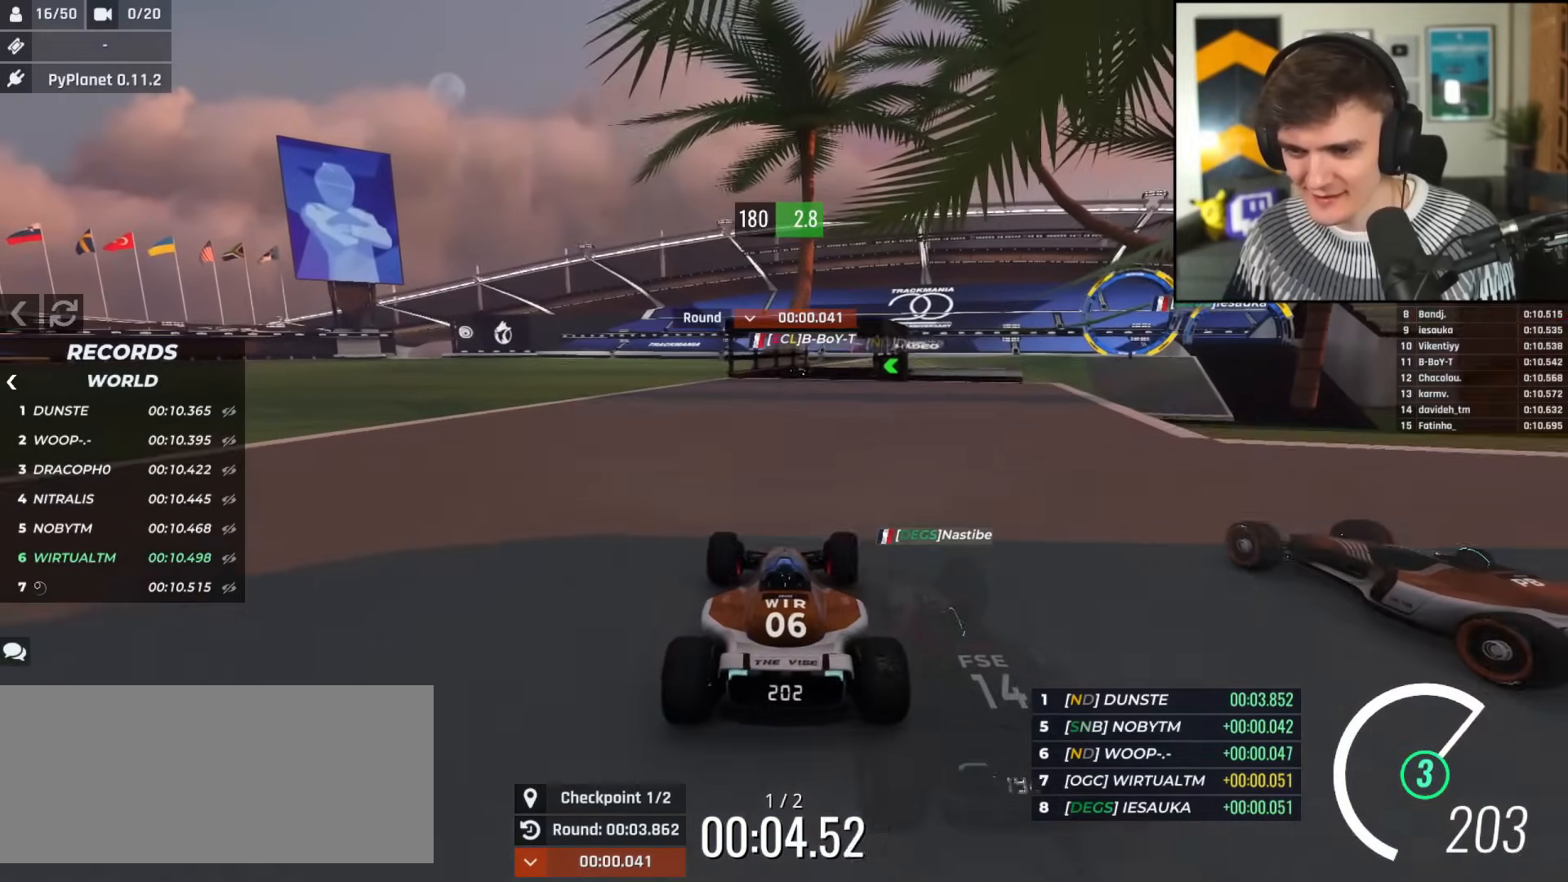
{"keys": ["up"], "events": [[50, "right", "up"], [283, "left", "down"], [334, "left", "up"]]}
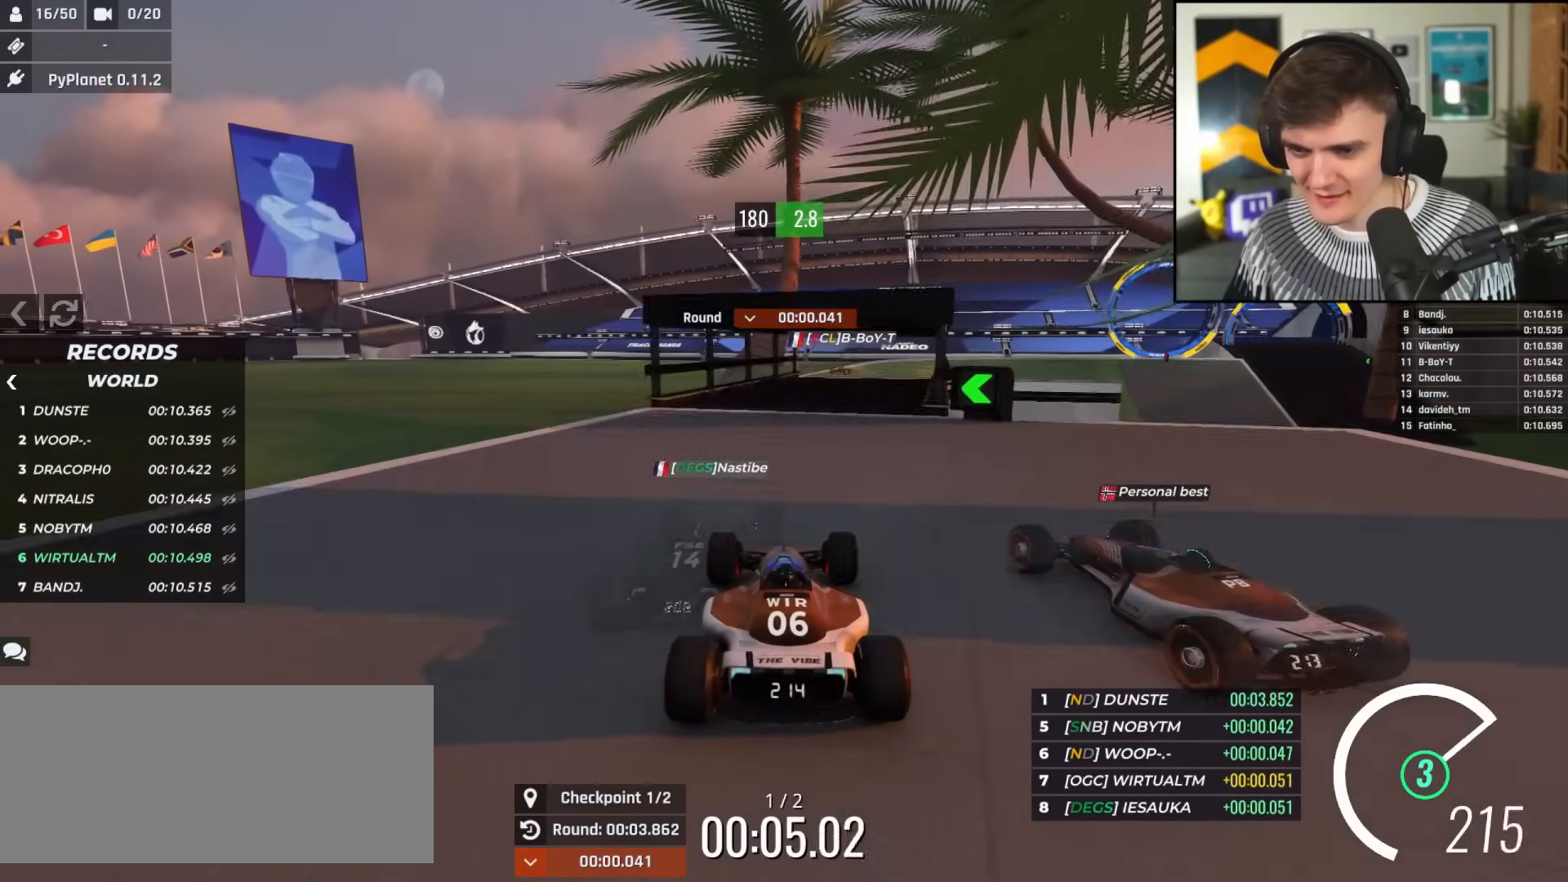
{"keys": ["right", "up"], "events": [[67, "right", "down"], [167, "right", "up"], [434, "right", "down"]]}
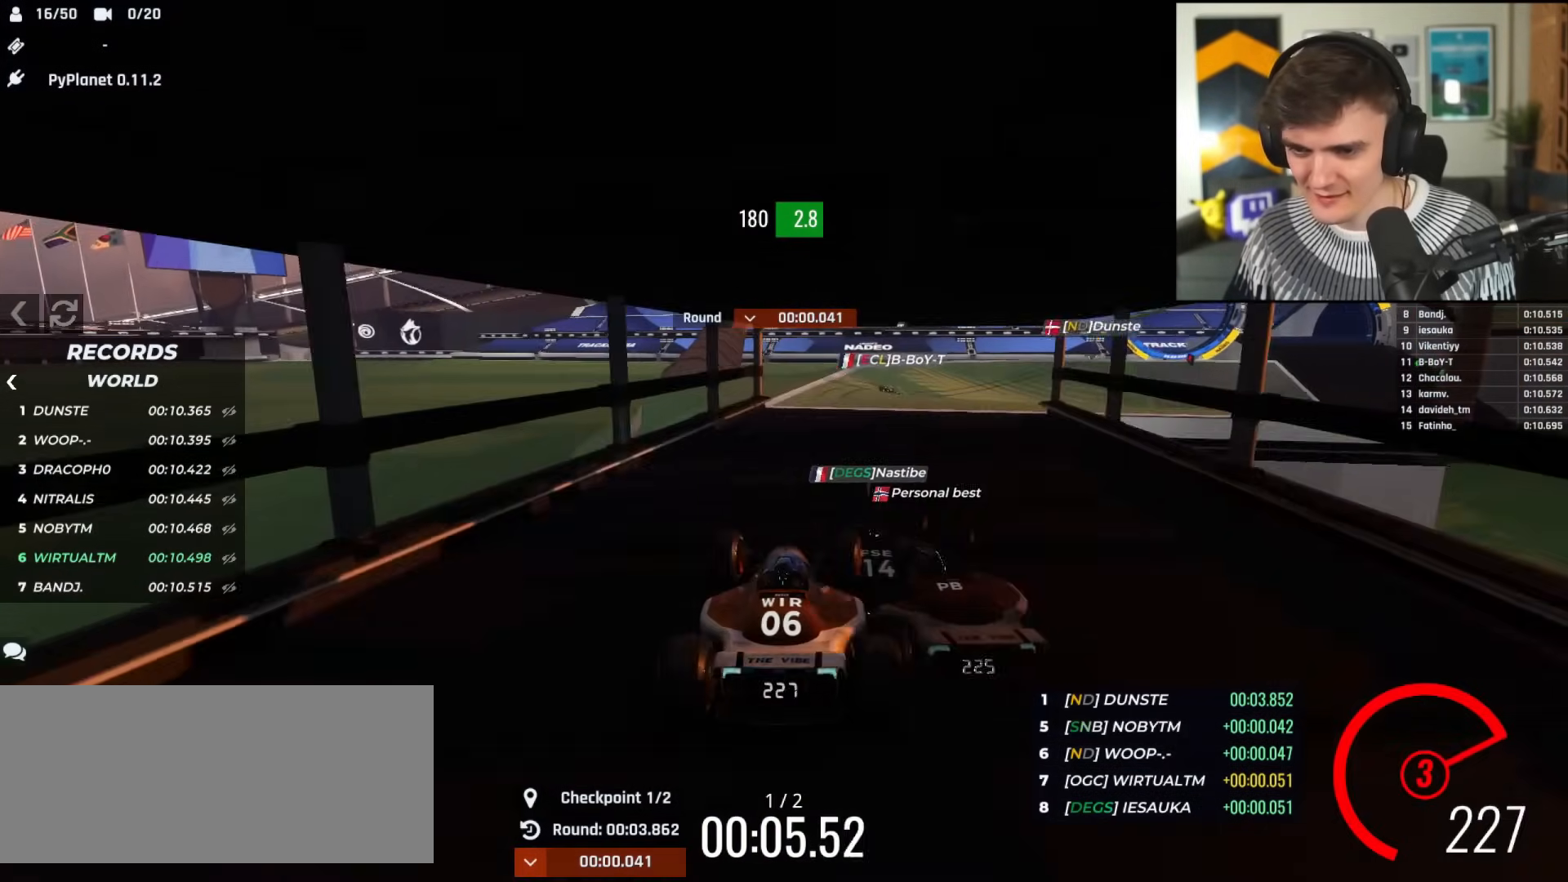
{"keys": ["up"], "events": [[33, "right", "up"], [217, "right", "down"], [367, "right", "up"], [384, "left", "down"], [500, "left", "up"]]}
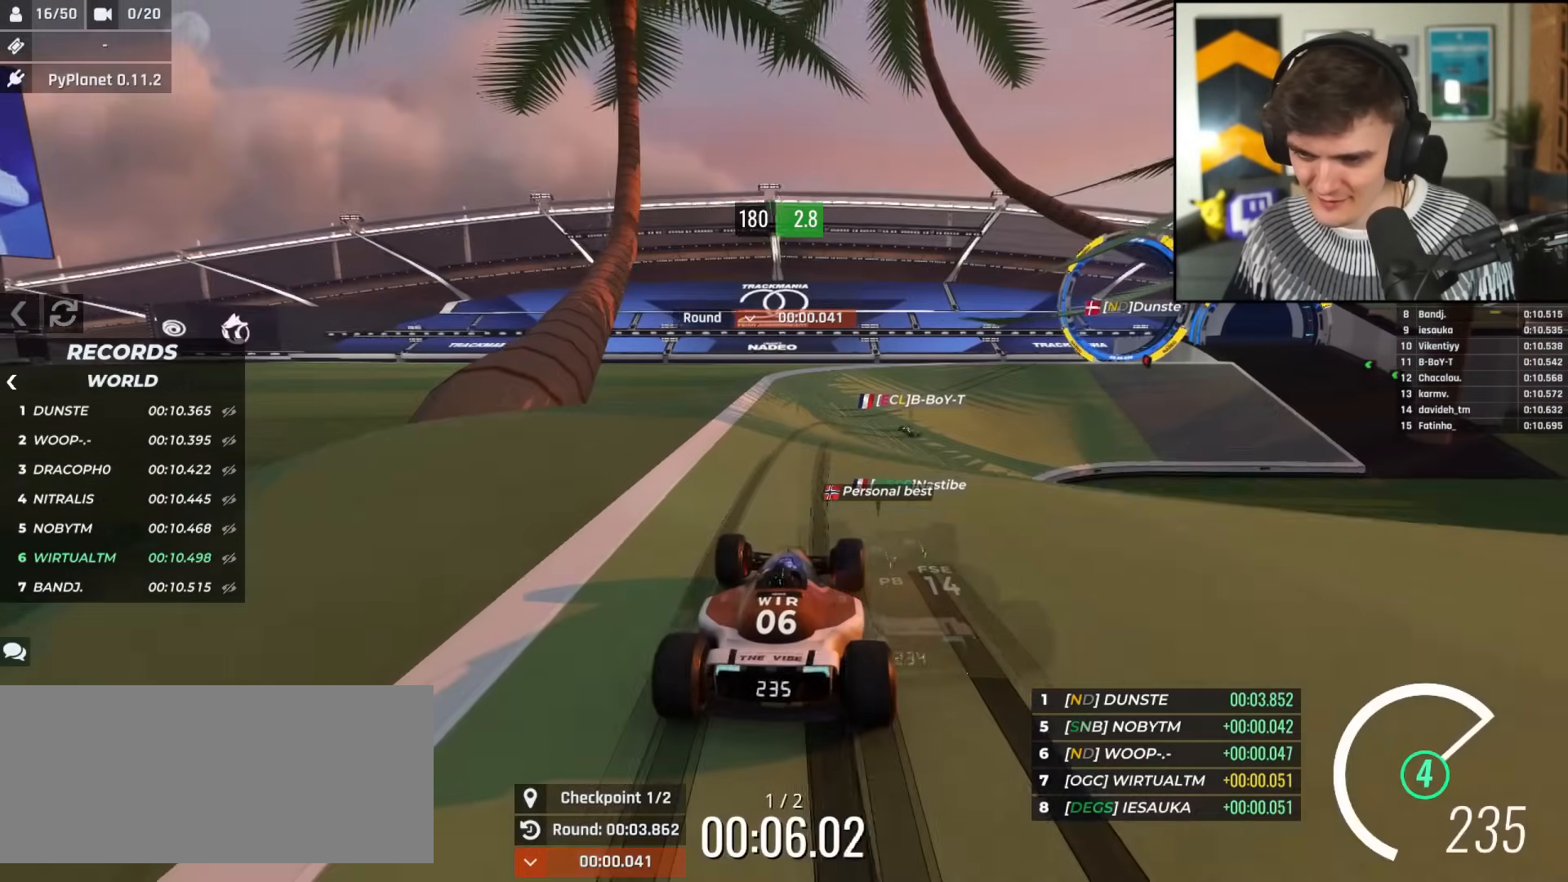
{"keys": ["up"], "events": [[150, "right", "down"], [434, "right", "up"]]}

════

- _Task instructions_: Tally up the lines above containing "left"; the number is the full answer.

- _Result for this task_: 2